TOURISM’S RECOVERY AND PROBLEM
Thursday afternoon the governors heard city, regional, and national tourism marketing officials discuss the sector’s progress in recovering from the pandemic. In summary: leisure travel has already recovered to pre-pandemic levels but business travel and foreign tourism to the U.S. haven’t fully rebounded.
While the tourism sector officials – including a representative of the U.S. Travel Association – encouraged governors to help fund marketing efforts, Mills and two other New England governors – Republicans Chris Sununu of New Hampshire and Charlie Baker of Massachusetts – noted the enormous problem of tourism workforce housing, which has been exacerbated by the spread of short-term rentals via outlets like VRBO and Airbnb.

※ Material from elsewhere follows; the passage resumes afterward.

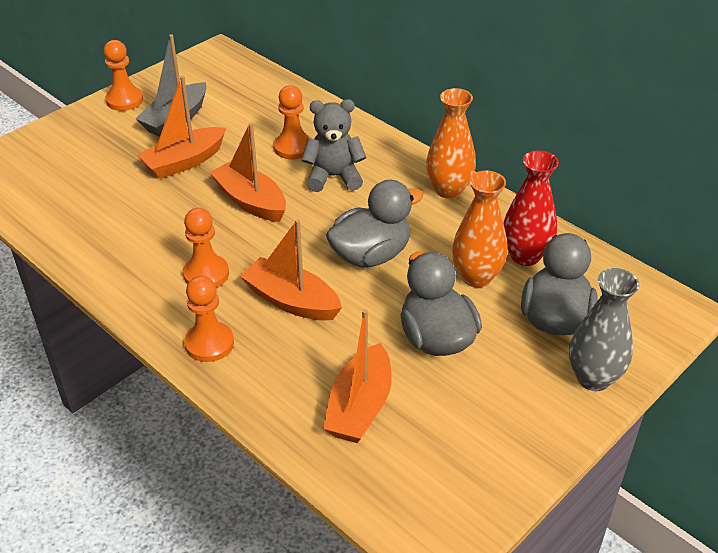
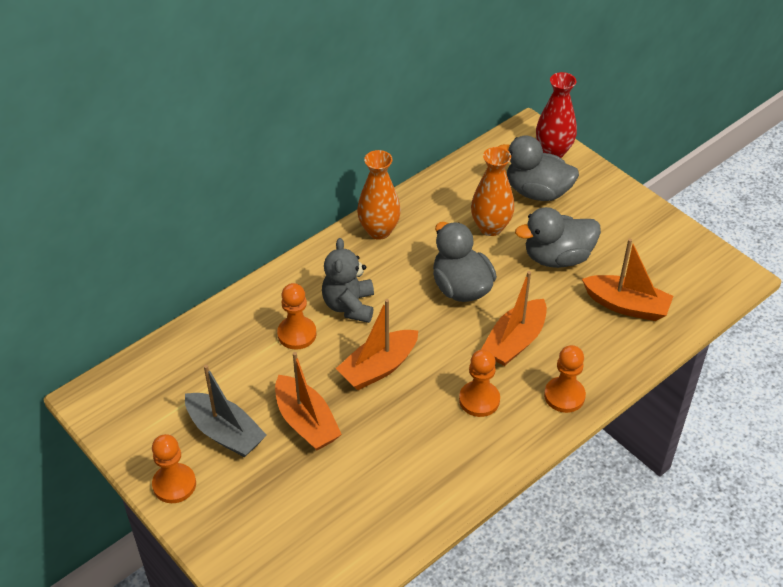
camera: 85 degrees left, 5 degrees up
(525, 256) = (467, 197): red vase -> red vase (553, 152)
(593, 378) = (594, 183): grey vase -> none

“This seems to be a major impediment to securing the workforce for the industry,” Mills said.
Baker said his government had started building worker housing on Cape Cod because short-term rentals had “sucked up all the housing” there. Sununu related how, as a resort operator in the Waterville Valley of New Hampshire in 2016, he had been forced to buy another hotel just to house his workers. This prompted Utah Gov. Spencer Cox, a Republican, to observe that the country was absurdly “turning houses into hotels and hotels into housing.”
Earlier Thursday the governors held a closed-door session with officials from the Defense Department and Federal Emergency Management Agency to foster more federal-state cooperation in dealing with wildfires and droughts, Cox said in a tweet.
At lunch – also closed to the media – L.L. Bean CEO Steve Smith spoke to the governors “about the health benefits of outdoor recreation,” according to a tweet by the NGA.
The governors convene again Friday to appoint new officers and to discuss boosting early childhood literacy (virtually) with Dolly Parton, who created a nonprofit around this issue.